▶ **Data to use**
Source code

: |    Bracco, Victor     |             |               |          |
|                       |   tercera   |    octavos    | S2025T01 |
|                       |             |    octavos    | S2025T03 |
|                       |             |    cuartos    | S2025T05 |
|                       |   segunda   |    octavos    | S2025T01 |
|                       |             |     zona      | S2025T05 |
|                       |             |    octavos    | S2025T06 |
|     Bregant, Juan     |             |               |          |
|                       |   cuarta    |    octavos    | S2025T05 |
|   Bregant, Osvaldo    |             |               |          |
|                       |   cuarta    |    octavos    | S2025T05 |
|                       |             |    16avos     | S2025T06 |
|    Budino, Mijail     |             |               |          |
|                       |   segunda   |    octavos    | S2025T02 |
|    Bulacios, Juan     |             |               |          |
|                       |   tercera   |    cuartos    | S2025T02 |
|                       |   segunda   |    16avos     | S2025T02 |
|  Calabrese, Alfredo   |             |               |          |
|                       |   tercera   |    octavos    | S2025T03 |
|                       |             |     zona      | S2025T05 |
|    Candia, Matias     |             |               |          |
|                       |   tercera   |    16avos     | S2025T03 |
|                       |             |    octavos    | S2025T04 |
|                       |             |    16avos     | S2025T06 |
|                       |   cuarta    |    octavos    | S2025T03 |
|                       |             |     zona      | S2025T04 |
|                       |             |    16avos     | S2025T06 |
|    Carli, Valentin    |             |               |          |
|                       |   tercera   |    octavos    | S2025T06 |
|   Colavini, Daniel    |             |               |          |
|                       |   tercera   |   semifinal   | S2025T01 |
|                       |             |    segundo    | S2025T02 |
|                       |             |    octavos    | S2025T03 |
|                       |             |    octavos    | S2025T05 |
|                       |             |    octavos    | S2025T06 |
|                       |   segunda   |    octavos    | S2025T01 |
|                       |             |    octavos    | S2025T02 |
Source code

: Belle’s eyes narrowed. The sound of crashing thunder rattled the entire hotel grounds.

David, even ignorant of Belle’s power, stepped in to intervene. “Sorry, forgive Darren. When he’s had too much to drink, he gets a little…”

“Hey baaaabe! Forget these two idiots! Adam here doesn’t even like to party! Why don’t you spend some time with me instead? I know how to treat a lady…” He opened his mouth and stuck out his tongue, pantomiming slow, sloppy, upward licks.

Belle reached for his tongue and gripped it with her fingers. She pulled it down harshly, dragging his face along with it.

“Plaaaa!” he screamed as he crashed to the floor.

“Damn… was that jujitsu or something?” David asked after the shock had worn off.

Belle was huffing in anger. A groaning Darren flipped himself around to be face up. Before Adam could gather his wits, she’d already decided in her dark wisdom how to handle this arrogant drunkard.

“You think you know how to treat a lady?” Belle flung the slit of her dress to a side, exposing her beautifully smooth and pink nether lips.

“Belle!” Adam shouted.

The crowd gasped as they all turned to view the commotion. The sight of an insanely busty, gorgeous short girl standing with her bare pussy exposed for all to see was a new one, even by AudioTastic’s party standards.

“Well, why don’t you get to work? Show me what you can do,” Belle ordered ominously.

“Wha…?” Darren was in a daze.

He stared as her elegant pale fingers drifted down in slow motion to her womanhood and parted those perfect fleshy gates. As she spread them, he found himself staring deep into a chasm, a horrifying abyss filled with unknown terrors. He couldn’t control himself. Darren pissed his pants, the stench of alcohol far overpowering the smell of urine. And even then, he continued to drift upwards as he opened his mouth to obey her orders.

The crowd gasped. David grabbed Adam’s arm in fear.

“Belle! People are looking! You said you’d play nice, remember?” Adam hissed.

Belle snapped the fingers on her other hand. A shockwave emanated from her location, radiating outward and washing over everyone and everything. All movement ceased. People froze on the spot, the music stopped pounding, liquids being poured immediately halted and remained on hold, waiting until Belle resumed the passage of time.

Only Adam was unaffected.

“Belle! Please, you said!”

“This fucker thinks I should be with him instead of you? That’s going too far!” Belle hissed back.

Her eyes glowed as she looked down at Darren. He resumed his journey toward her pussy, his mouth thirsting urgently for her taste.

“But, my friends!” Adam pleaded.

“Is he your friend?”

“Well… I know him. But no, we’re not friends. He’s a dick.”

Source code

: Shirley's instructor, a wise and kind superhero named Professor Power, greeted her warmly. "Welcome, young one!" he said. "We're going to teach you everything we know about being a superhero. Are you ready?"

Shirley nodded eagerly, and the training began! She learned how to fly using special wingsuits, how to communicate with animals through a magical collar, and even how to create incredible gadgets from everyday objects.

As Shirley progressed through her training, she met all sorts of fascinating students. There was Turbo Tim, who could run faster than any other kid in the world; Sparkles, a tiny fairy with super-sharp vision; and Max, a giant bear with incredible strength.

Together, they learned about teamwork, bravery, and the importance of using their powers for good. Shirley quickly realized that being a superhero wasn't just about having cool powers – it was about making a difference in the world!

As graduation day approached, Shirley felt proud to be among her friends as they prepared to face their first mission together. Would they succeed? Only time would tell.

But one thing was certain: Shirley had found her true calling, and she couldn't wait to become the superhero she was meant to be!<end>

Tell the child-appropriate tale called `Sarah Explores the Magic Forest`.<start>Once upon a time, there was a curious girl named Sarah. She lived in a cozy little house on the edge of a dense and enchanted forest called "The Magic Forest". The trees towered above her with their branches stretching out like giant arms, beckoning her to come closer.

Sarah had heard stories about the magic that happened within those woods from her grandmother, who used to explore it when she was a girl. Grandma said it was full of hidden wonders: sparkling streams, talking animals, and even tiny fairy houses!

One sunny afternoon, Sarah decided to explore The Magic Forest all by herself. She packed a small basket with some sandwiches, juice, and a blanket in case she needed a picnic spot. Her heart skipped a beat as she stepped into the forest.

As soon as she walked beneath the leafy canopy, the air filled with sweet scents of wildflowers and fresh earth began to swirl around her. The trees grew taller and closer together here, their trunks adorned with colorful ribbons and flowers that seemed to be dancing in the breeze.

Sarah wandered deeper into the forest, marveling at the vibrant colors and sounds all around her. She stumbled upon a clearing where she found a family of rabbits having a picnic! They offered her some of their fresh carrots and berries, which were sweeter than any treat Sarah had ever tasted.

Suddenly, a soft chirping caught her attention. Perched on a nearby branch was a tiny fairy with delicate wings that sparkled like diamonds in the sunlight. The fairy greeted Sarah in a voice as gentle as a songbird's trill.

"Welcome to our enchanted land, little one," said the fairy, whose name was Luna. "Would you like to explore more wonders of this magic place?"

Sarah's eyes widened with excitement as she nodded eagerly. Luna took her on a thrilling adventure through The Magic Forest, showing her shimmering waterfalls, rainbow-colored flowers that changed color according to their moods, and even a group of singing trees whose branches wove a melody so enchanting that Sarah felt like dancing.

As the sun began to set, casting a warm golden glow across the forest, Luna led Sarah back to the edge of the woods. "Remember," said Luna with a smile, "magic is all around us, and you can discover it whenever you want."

▶ **Your goal**
Word for word, copy out the data.

▶ **Solution for this problem**
Source code

: |    Bracco, Victor     |             |               |          |
|                       |   tercera   |    octavos    | S2025T01 |
|                       |             |    octavos    | S2025T03 |
|                       |             |    cuartos    | S2025T05 |
|                       |   segunda   |    octavos    | S2025T01 |
|                       |             |     zona      | S2025T05 |
|                       |             |    octavos    | S2025T06 |
|     Bregant, Juan     |             |               |          |
|                       |   cuarta    |    octavos    | S2025T05 |
|   Bregant, Osvaldo    |             |               |          |
|                       |   cuarta    |    octavos    | S2025T05 |
|                       |             |    16avos     | S2025T06 |
|    Budino, Mijail     |             |               |          |
|                       |   segunda   |    octavos    | S2025T02 |
|    Bulacios, Juan     |             |               |          |
|                       |   tercera   |    cuartos    | S2025T02 |
|                       |   segunda   |    16avos     | S2025T02 |
|  Calabrese, Alfredo   |             |               |          |
|                       |   tercera   |    octavos    | S2025T03 |
|                       |             |     zona      | S2025T05 |
|    Candia, Matias     |             |               |          |
|                       |   tercera   |    16avos     | S2025T03 |
|                       |             |    octavos    | S2025T04 |
|                       |             |    16avos     | S2025T06 |
|                       |   cuarta    |    octavos    | S2025T03 |
|                       |             |     zona      | S2025T04 |
|                       |             |    16avos     | S2025T06 |
|    Carli, Valentin    |             |               |          |
|                       |   tercera   |    octavos    | S2025T06 |
|   Colavini, Daniel    |             |               |          |
|                       |   tercera   |   semifinal   | S2025T01 |
|                       |             |    segundo    | S2025T02 |
|                       |             |    octavos    | S2025T03 |
|                       |             |    octavos    | S2025T05 |
|                       |             |    octavos    | S2025T06 |
|                       |   segunda   |    octavos    | S2025T01 |
|                       |             |    octavos    | S2025T02 |
Source code

: Belle’s eyes narrowed. The sound of crashing thunder rattled the entire hotel grounds.

David, even ignorant of Belle’s power, stepped in to intervene. “Sorry, forgive Darren. When he’s had too much to drink, he gets a little…”

“Hey baaaabe! Forget these two idiots! Adam here doesn’t even like to party! Why don’t you spend some time with me instead? I know how to treat a lady…” He opened his mouth and stuck out his tongue, pantomiming slow, sloppy, upward licks.

Belle reached for his tongue and gripped it with her fingers. She pulled it down harshly, dragging his face along with it.

“Plaaaa!” he screamed as he crashed to the floor.

“Damn… was that jujitsu or something?” David asked after the shock had worn off.

Belle was huffing in anger. A groaning Darren flipped himself around to be face up. Before Adam could gather his wits, she’d already decided in her dark wisdom how to handle this arrogant drunkard.

“You think you know how to treat a lady?” Belle flung the slit of her dress to a side, exposing her beautifully smooth and pink nether lips.

“Belle!” Adam shouted.

The crowd gasped as they all turned to view the commotion. The sight of an insanely busty, gorgeous short girl standing with her bare pussy exposed for all to see was a new one, even by AudioTastic’s party standards.

“Well, why don’t you get to work? Show me what you can do,” Belle ordered ominously.

“Wha…?” Darren was in a daze.

He stared as her elegant pale fingers drifted down in slow motion to her womanhood and parted those perfect fleshy gates. As she spread them, he found himself staring deep into a chasm, a horrifying abyss filled with unknown terrors. He couldn’t control himself. Darren pissed his pants, the stench of alcohol far overpowering the smell of urine. And even then, he continued to drift upwards as he opened his mouth to obey her orders.

The crowd gasped. David grabbed Adam’s arm in fear.

“Belle! People are looking! You said you’d play nice, remember?” Adam hissed.

Belle snapped the fingers on her other hand. A shockwave emanated from her location, radiating outward and washing over everyone and everything. All movement ceased. People froze on the spot, the music stopped pounding, liquids being poured immediately halted and remained on hold, waiting until Belle resumed the passage of time.

Only Adam was unaffected.

“Belle! Please, you said!”

“This fucker thinks I should be with him instead of you? That’s going too far!” Belle hissed back.

Her eyes glowed as she looked down at Darren. He resumed his journey toward her pussy, his mouth thirsting urgently for her taste.

“But, my friends!” Adam pleaded.

“Is he your friend?”

“Well… I know him. But no, we’re not friends. He’s a dick.”

Source code

: Shirley's instructor, a wise and kind superhero named Professor Power, greeted her warmly. "Welcome, young one!" he said. "We're going to teach you everything we know about being a superhero. Are you ready?"

Shirley nodded eagerly, and the training began! She learned how to fly using special wingsuits, how to communicate with animals through a magical collar, and even how to create incredible gadgets from everyday objects.

As Shirley progressed through her training, she met all sorts of fascinating students. There was Turbo Tim, who could run faster than any other kid in the world; Sparkles, a tiny fairy with super-sharp vision; and Max, a giant bear with incredible strength.

Together, they learned about teamwork, bravery, and the importance of using their powers for good. Shirley quickly realized that being a superhero wasn't just about having cool powers – it was about making a difference in the world!

As graduation day approached, Shirley felt proud to be among her friends as they prepared to face their first mission together. Would they succeed? Only time would tell.

But one thing was certain: Shirley had found her true calling, and she couldn't wait to become the superhero she was meant to be!<end>

Tell the child-appropriate tale called `Sarah Explores the Magic Forest`.<start>Once upon a time, there was a curious girl named Sarah. She lived in a cozy little house on the edge of a dense and enchanted forest called "The Magic Forest". The trees towered above her with their branches stretching out like giant arms, beckoning her to come closer.

Sarah had heard stories about the magic that happened within those woods from her grandmother, who used to explore it when she was a girl. Grandma said it was full of hidden wonders: sparkling streams, talking animals, and even tiny fairy houses!

One sunny afternoon, Sarah decided to explore The Magic Forest all by herself. She packed a small basket with some sandwiches, juice, and a blanket in case she needed a picnic spot. Her heart skipped a beat as she stepped into the forest.

As soon as she walked beneath the leafy canopy, the air filled with sweet scents of wildflowers and fresh earth began to swirl around her. The trees grew taller and closer together here, their trunks adorned with colorful ribbons and flowers that seemed to be dancing in the breeze.

Sarah wandered deeper into the forest, marveling at the vibrant colors and sounds all around her. She stumbled upon a clearing where she found a family of rabbits having a picnic! They offered her some of their fresh carrots and berries, which were sweeter than any treat Sarah had ever tasted.

Suddenly, a soft chirping caught her attention. Perched on a nearby branch was a tiny fairy with delicate wings that sparkled like diamonds in the sunlight. The fairy greeted Sarah in a voice as gentle as a songbird's trill.

"Welcome to our enchanted land, little one," said the fairy, whose name was Luna. "Would you like to explore more wonders of this magic place?"

Sarah's eyes widened with excitement as she nodded eagerly. Luna took her on a thrilling adventure through The Magic Forest, showing her shimmering waterfalls, rainbow-colored flowers that changed color according to their moods, and even a group of singing trees whose branches wove a melody so enchanting that Sarah felt like dancing.

As the sun began to set, casting a warm golden glow across the forest, Luna led Sarah back to the edge of the woods. "Remember," said Luna with a smile, "magic is all around us, and you can discover it whenever you want."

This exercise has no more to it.